=== Begin Enclosure ===

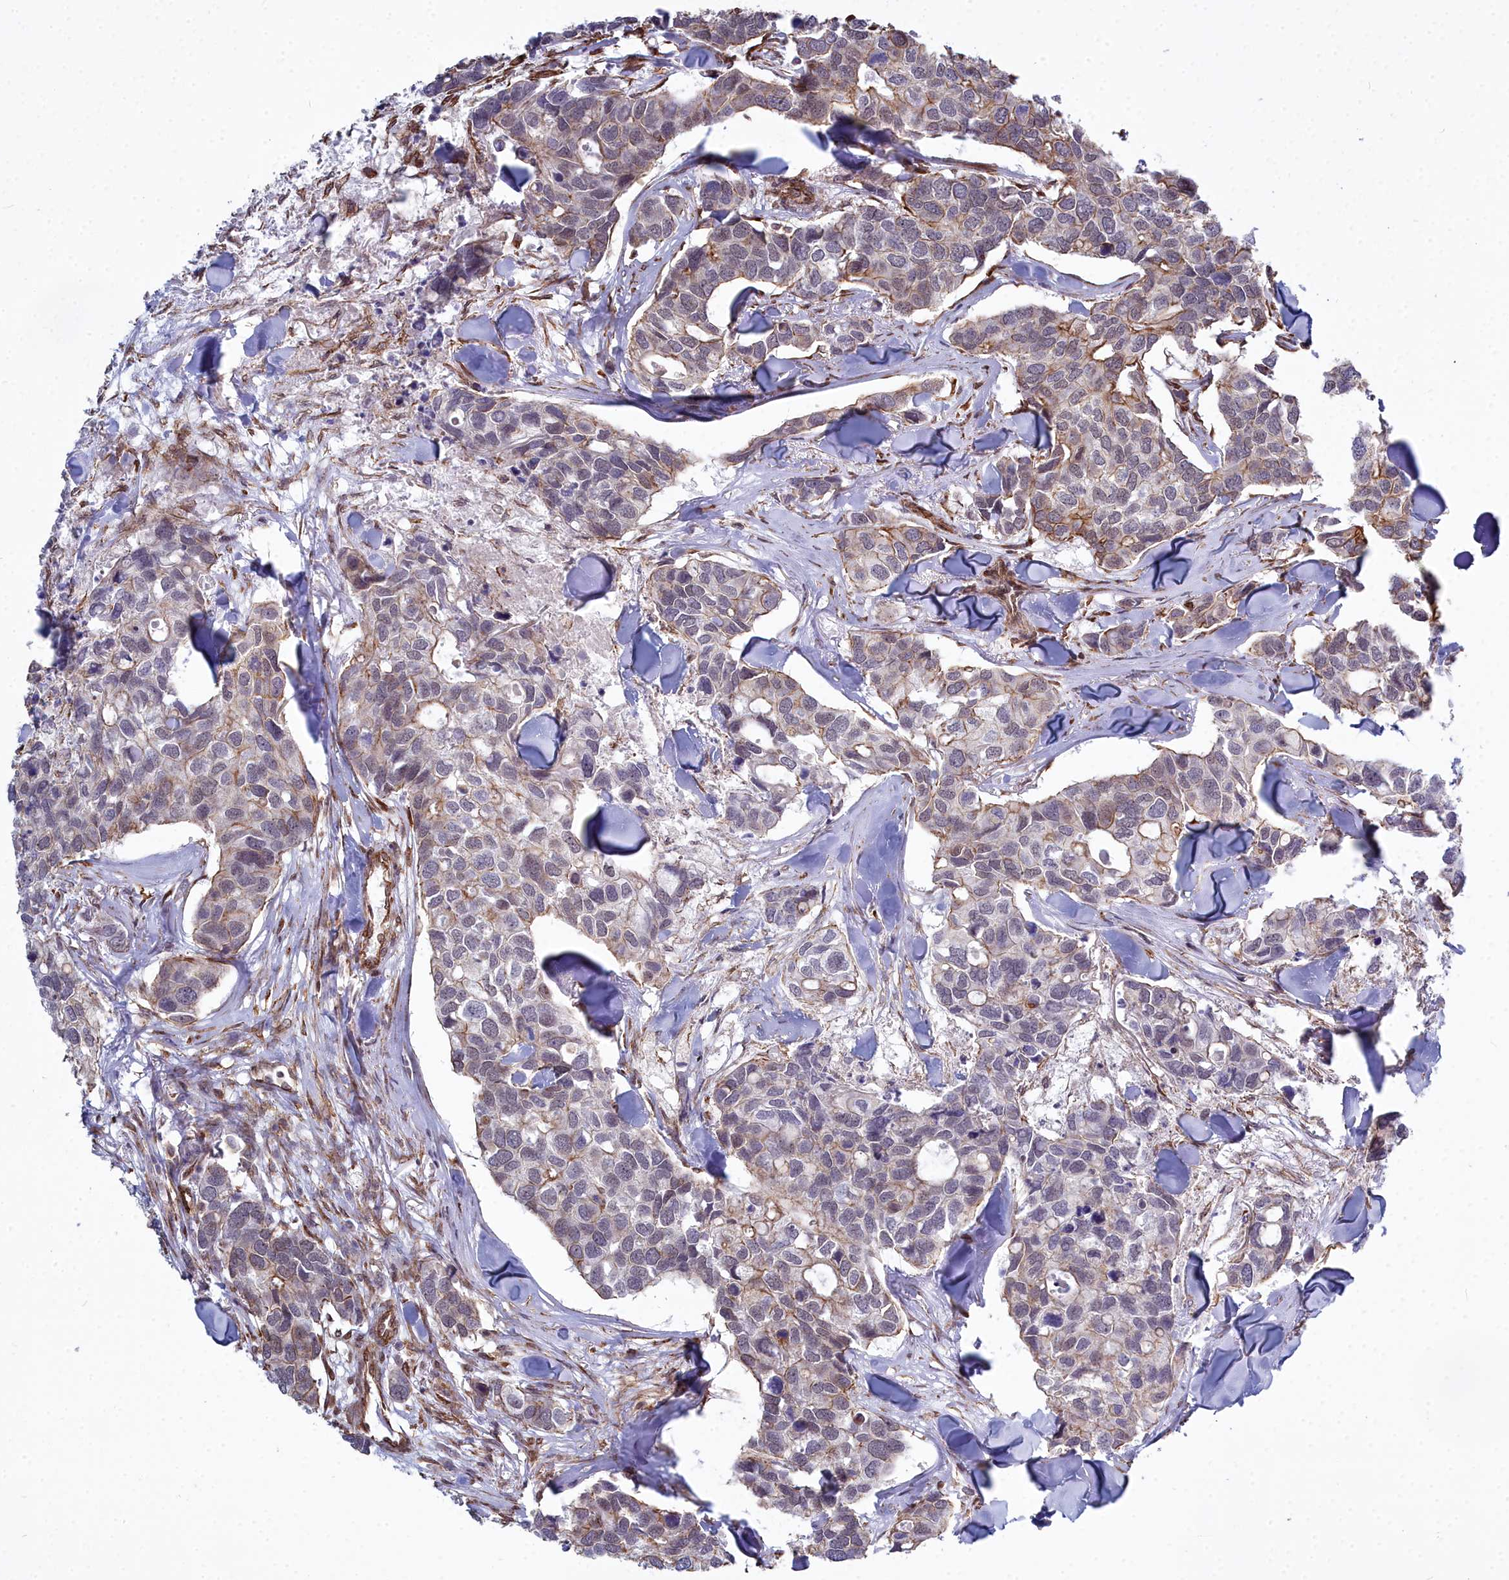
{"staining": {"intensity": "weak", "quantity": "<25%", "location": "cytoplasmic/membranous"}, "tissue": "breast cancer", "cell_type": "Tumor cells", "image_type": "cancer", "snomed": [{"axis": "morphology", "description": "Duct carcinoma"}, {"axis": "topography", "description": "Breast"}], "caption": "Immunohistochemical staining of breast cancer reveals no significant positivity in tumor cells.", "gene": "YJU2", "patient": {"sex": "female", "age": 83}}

=== End Enclosure ===
=== Begin Enclosure ===

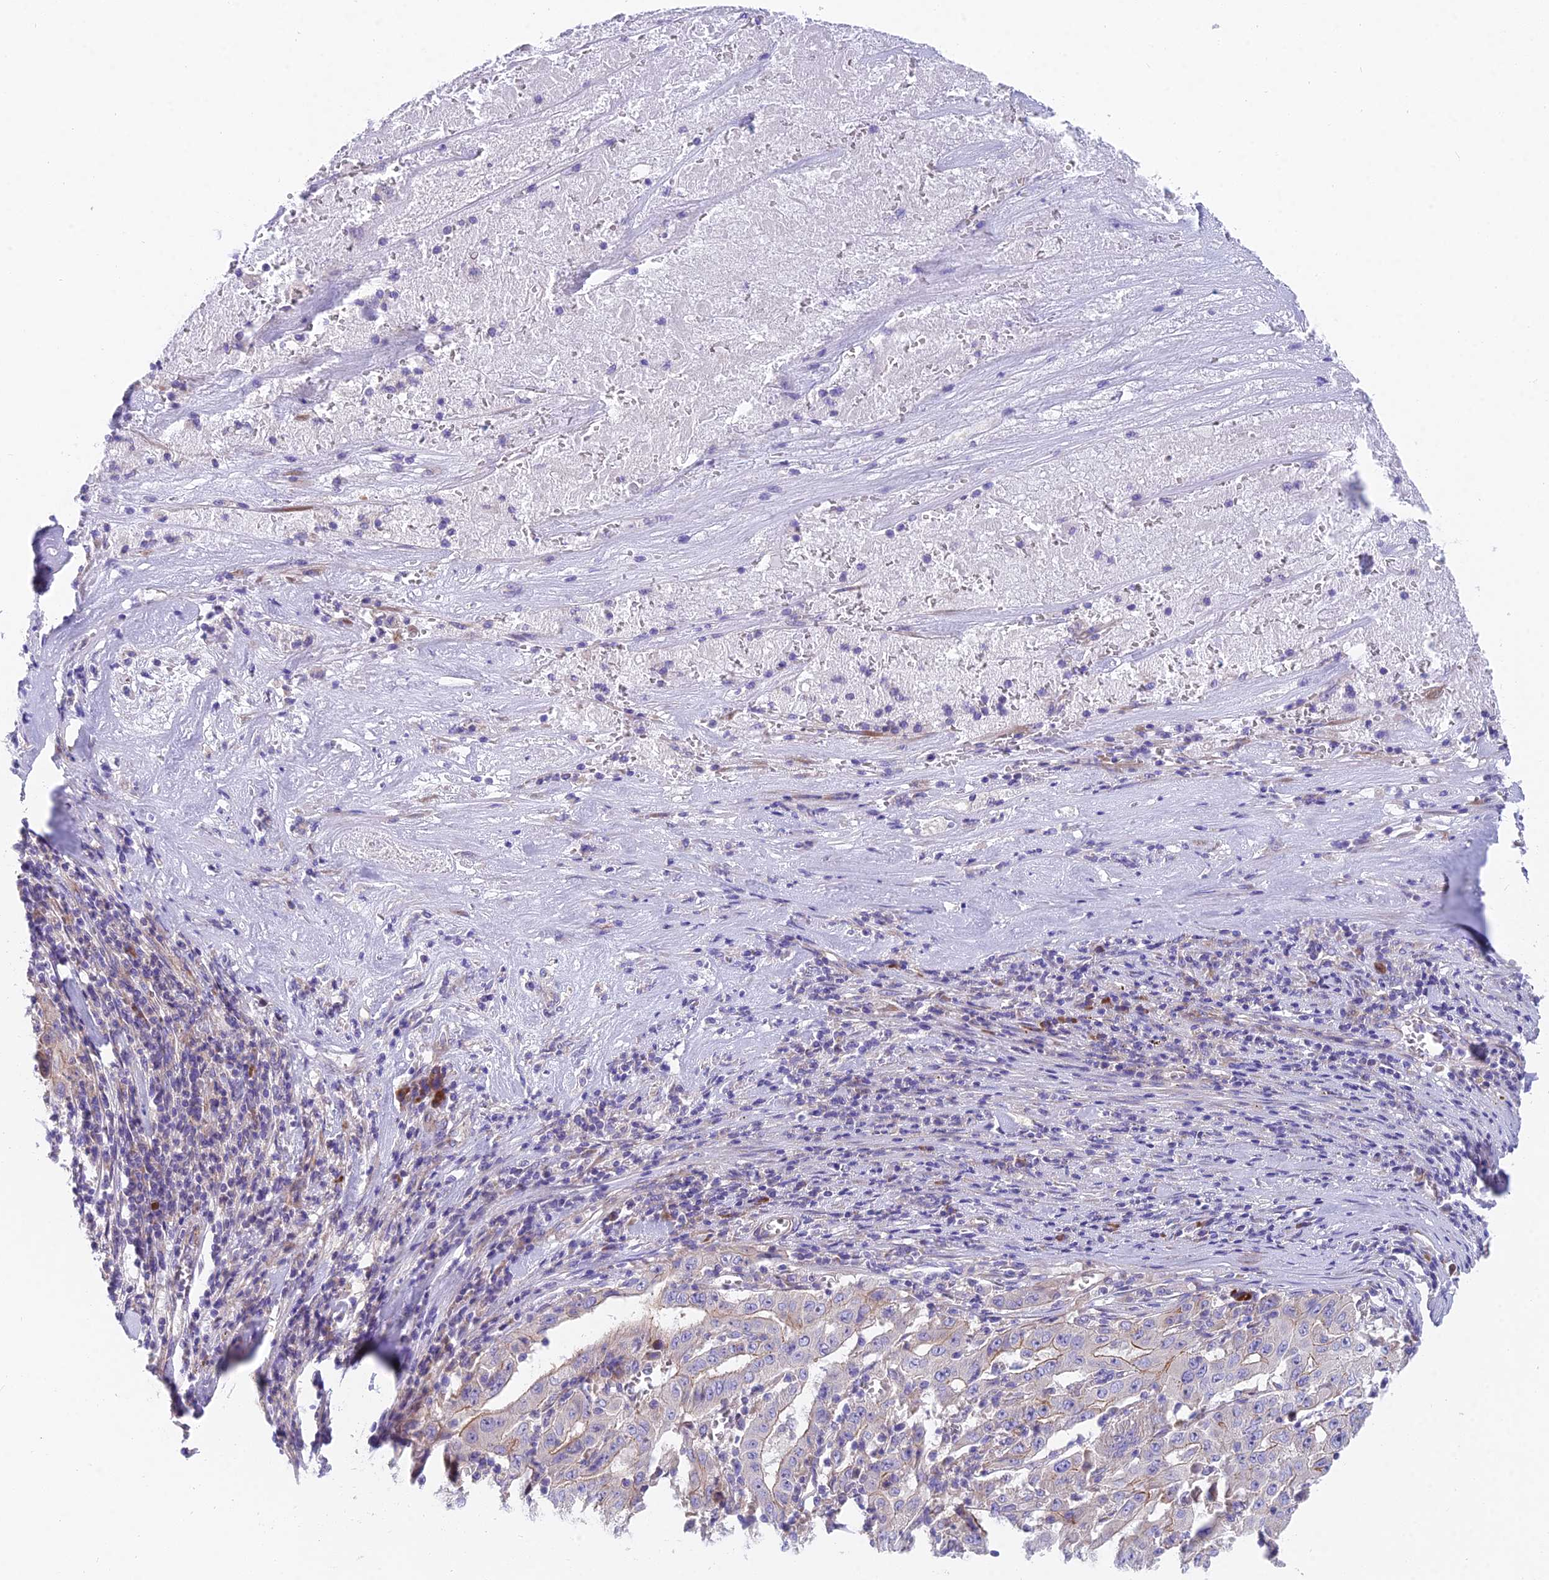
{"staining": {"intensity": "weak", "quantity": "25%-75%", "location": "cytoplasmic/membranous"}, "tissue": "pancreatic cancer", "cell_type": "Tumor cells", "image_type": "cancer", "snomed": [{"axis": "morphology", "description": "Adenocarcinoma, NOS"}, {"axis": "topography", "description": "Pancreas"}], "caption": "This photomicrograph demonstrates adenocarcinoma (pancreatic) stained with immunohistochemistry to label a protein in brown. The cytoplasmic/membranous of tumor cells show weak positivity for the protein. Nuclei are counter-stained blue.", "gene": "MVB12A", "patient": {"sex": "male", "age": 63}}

=== End Enclosure ===
=== Begin Enclosure ===

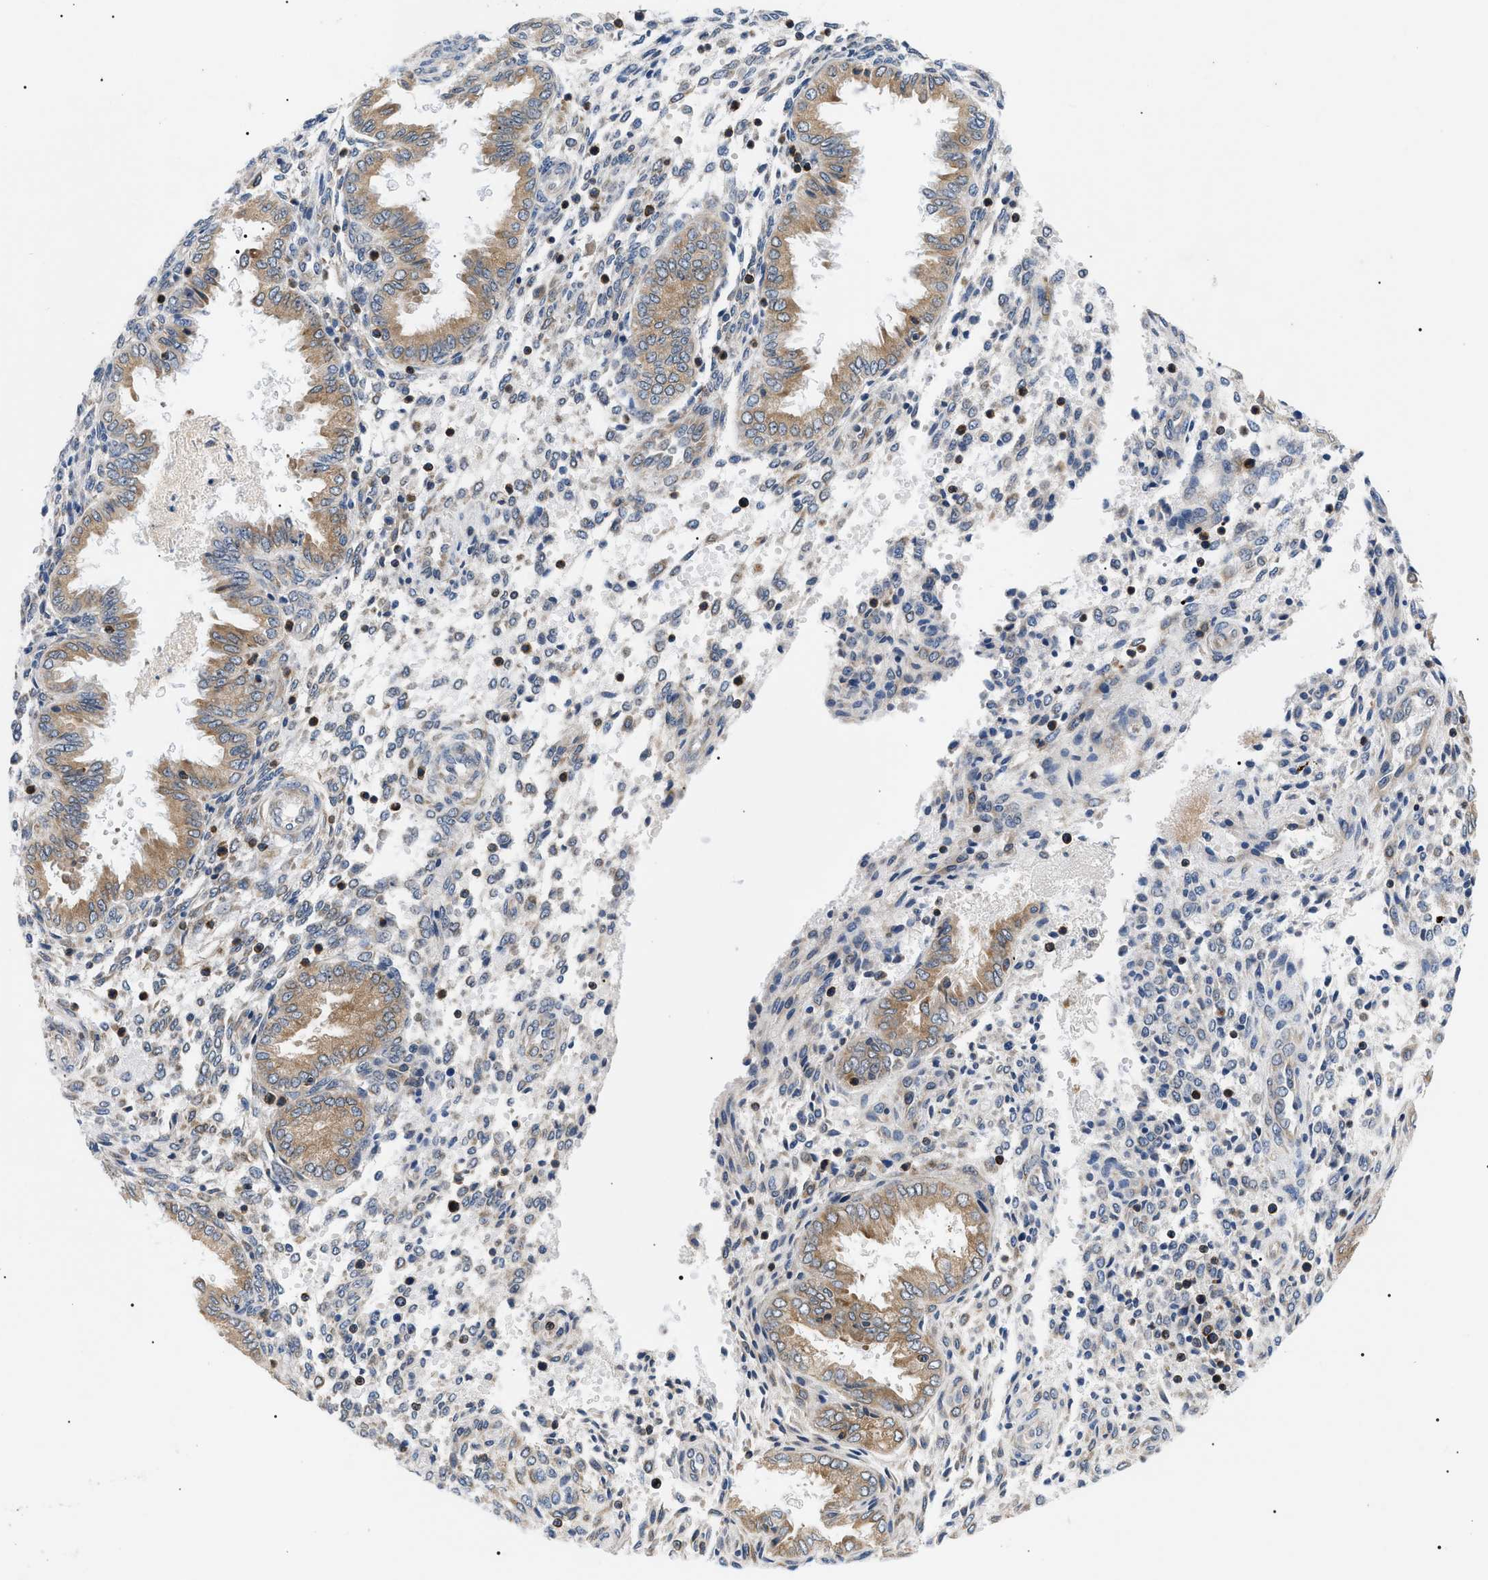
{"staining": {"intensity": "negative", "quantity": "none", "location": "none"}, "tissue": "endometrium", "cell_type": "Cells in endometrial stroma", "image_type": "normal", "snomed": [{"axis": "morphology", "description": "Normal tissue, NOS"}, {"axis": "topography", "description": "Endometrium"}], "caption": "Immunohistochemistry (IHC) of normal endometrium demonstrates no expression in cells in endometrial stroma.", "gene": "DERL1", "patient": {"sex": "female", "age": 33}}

=== End Enclosure ===

▸ What needs to be done:
The answer should be nothing but the number of lines in this data that include "cytoplasmic".

▸ Answer space:
2